● **Requirement**:
Please give the number of lines in the records below that include "text", with no other output.
┄┄┄┄┄┄┄┄┄┄┄┄┄┄┄┄┄┄┄┄
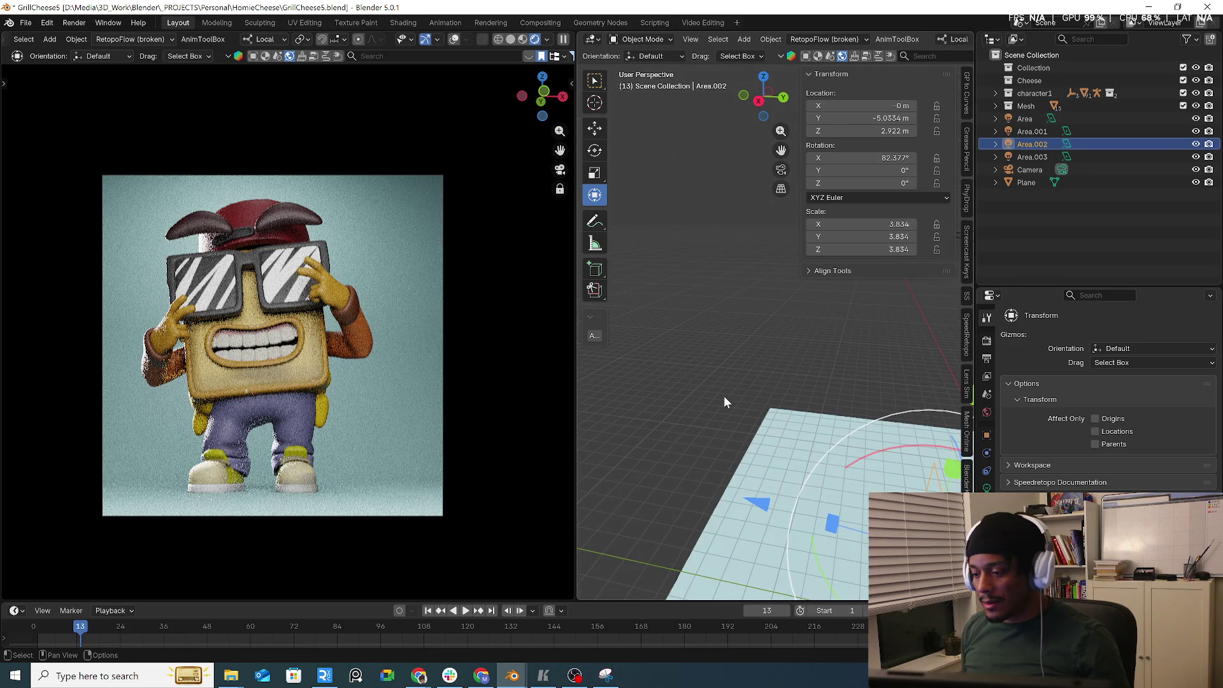
{"action": "middle_click_drag", "start_coordinate": [759, 347], "coordinate": [860, 365]}
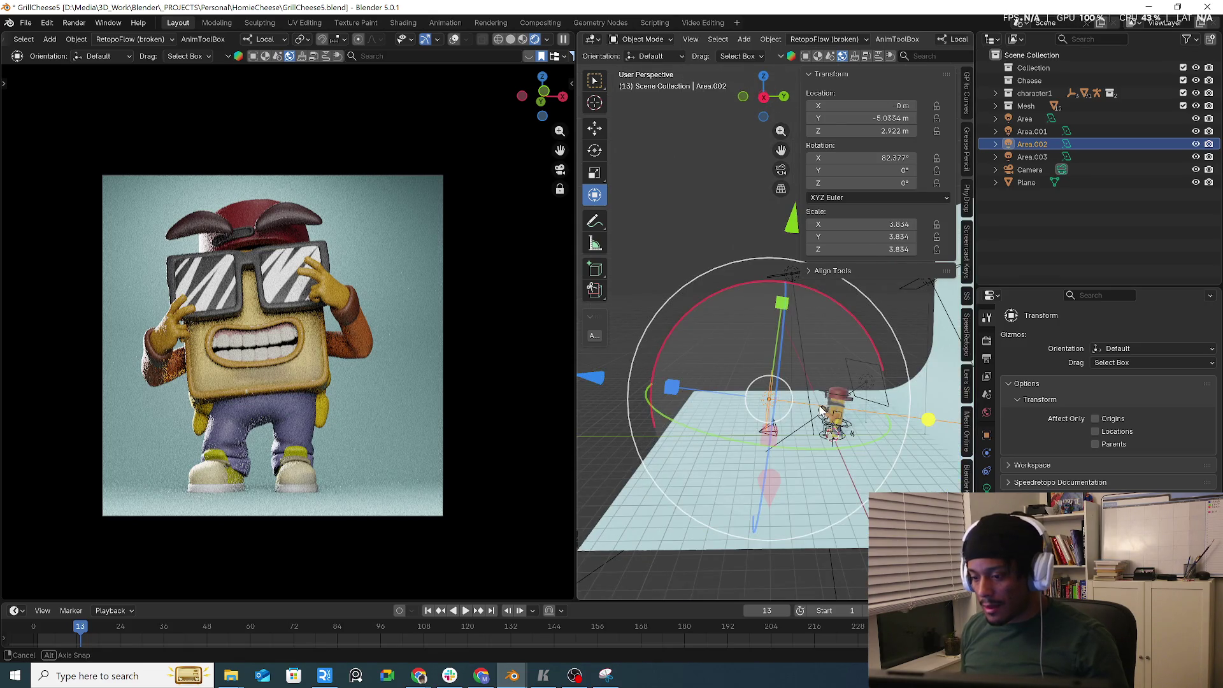
{"action": "middle_click_drag", "start_coordinate": [802, 419], "coordinate": [764, 418]}
{"action": "scroll", "coordinate": [764, 419], "scroll_direction": "up", "scroll_amount": 5}
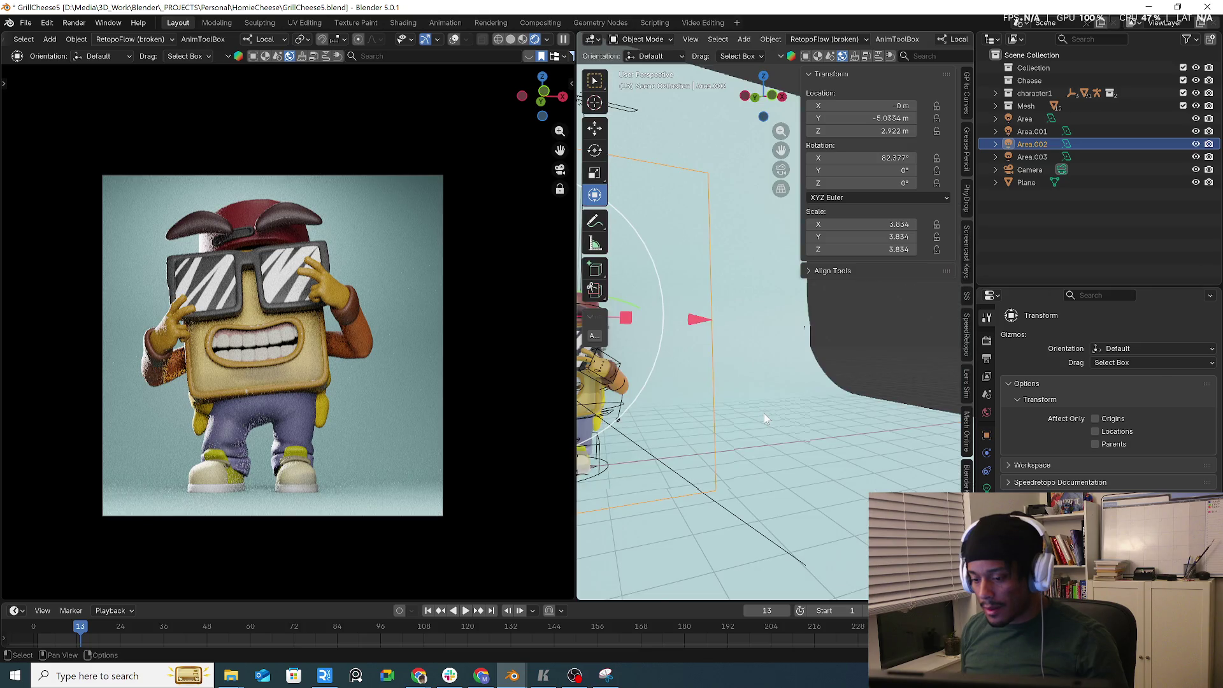
{"action": "scroll", "coordinate": [763, 413], "scroll_direction": "down", "scroll_amount": 5}
{"action": "left_click", "coordinate": [911, 415]}
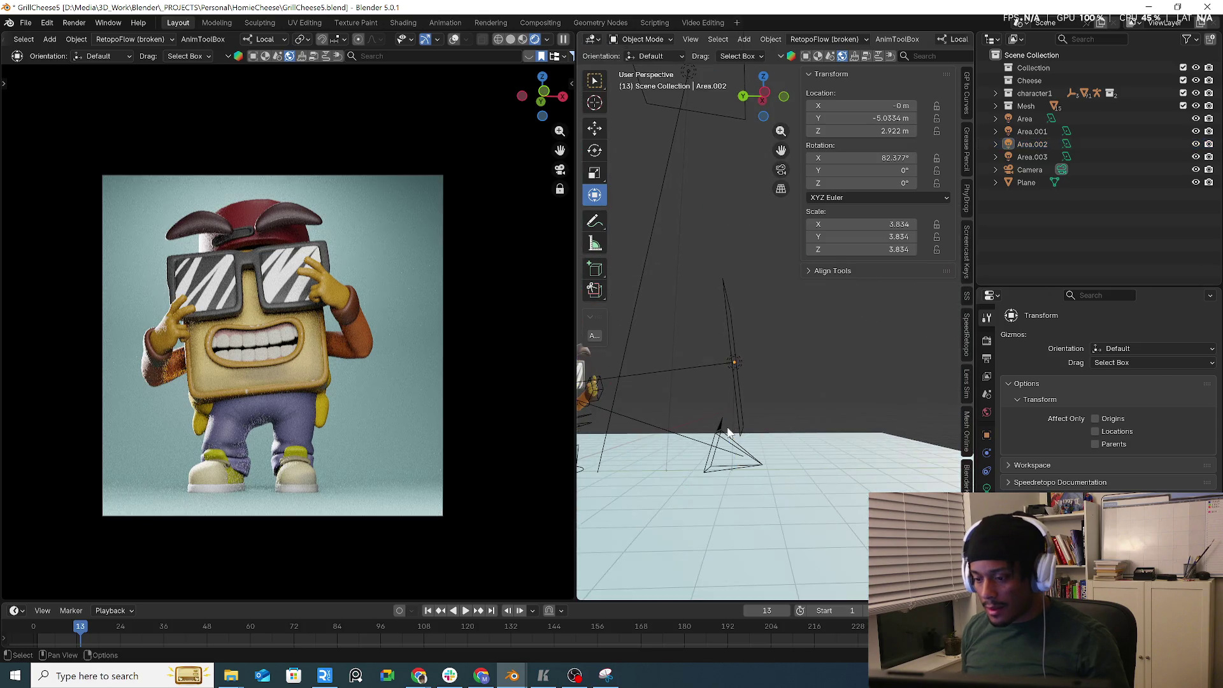
{"action": "left_click", "coordinate": [728, 435]}
{"action": "key", "text": "shift+s"}
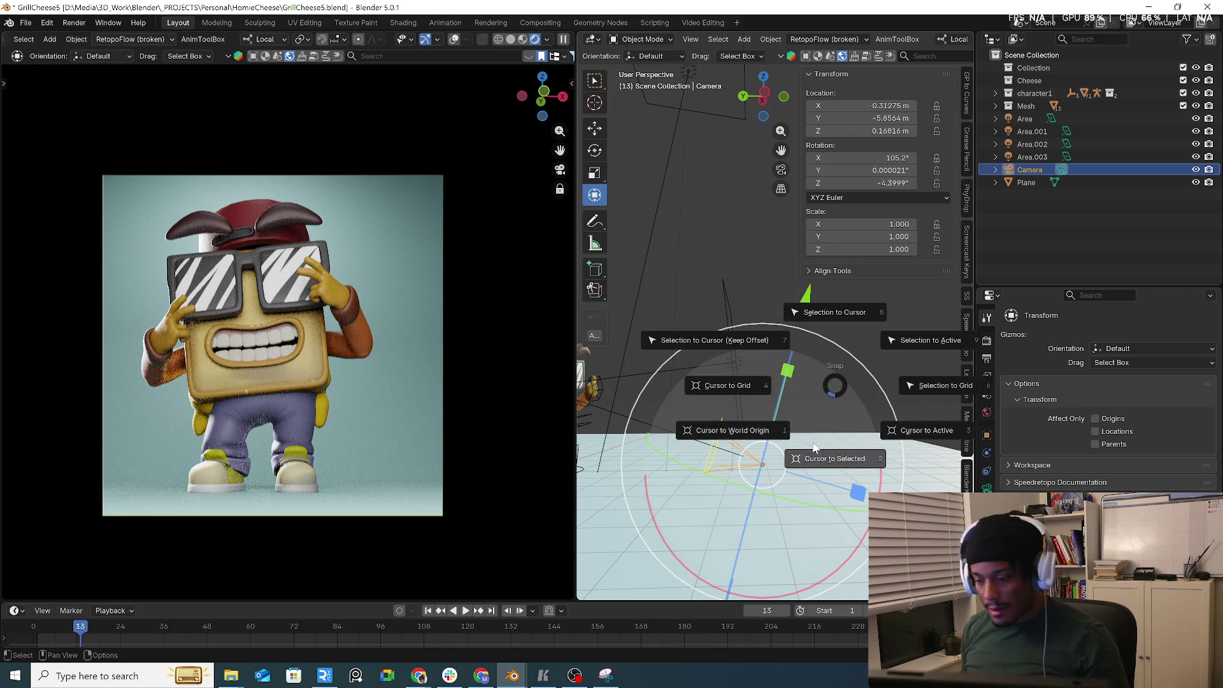
{"action": "left_click", "coordinate": [820, 448]}
{"action": "mouse_move", "coordinate": [813, 420]}
{"action": "middle_mouse_down"}
{"action": "mouse_move", "coordinate": [802, 418]}
{"action": "mouse_move", "coordinate": [822, 408]}
{"action": "mouse_move", "coordinate": [869, 422]}
{"action": "mouse_move", "coordinate": [824, 427]}
{"action": "mouse_move", "coordinate": [781, 401]}
{"action": "middle_mouse_up"}
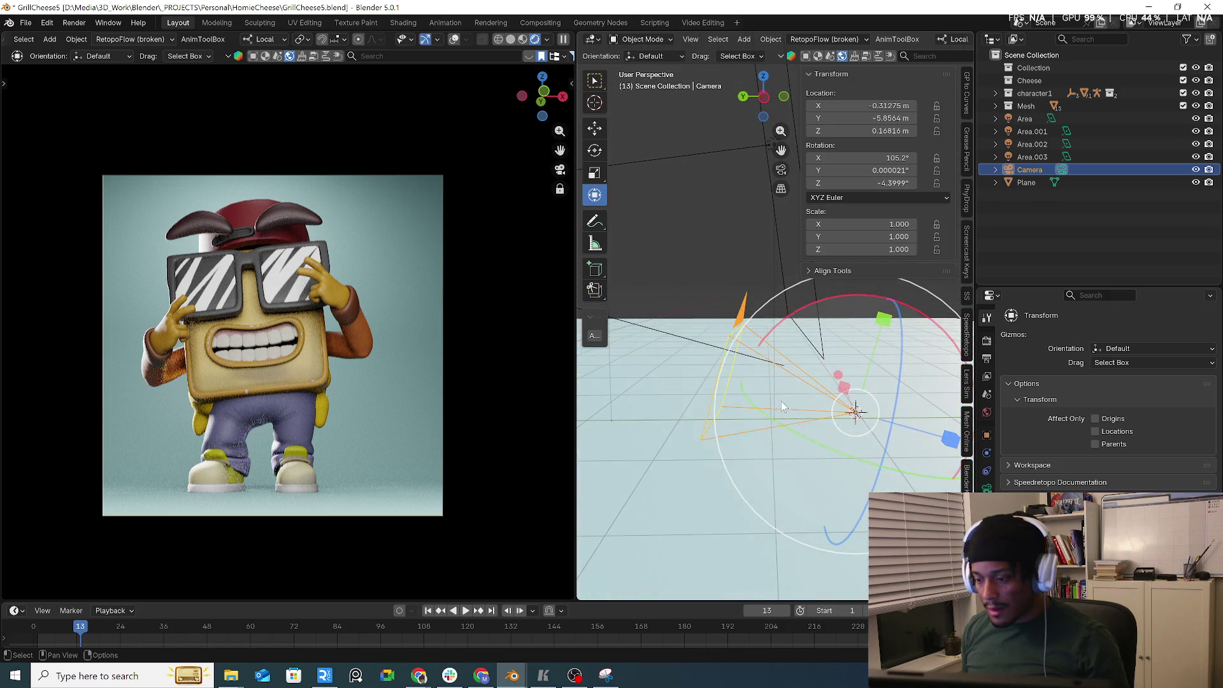
{"action": "key", "text": "shift+a"}
- Add a blank Grease Pencil object at the camera's location
{"action": "mouse_move", "coordinate": [752, 327]}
┄┄┄┄┄┄┄┄┄┄┄┄┄┄┄┄┄┄┄┄
● **Final answer**:
2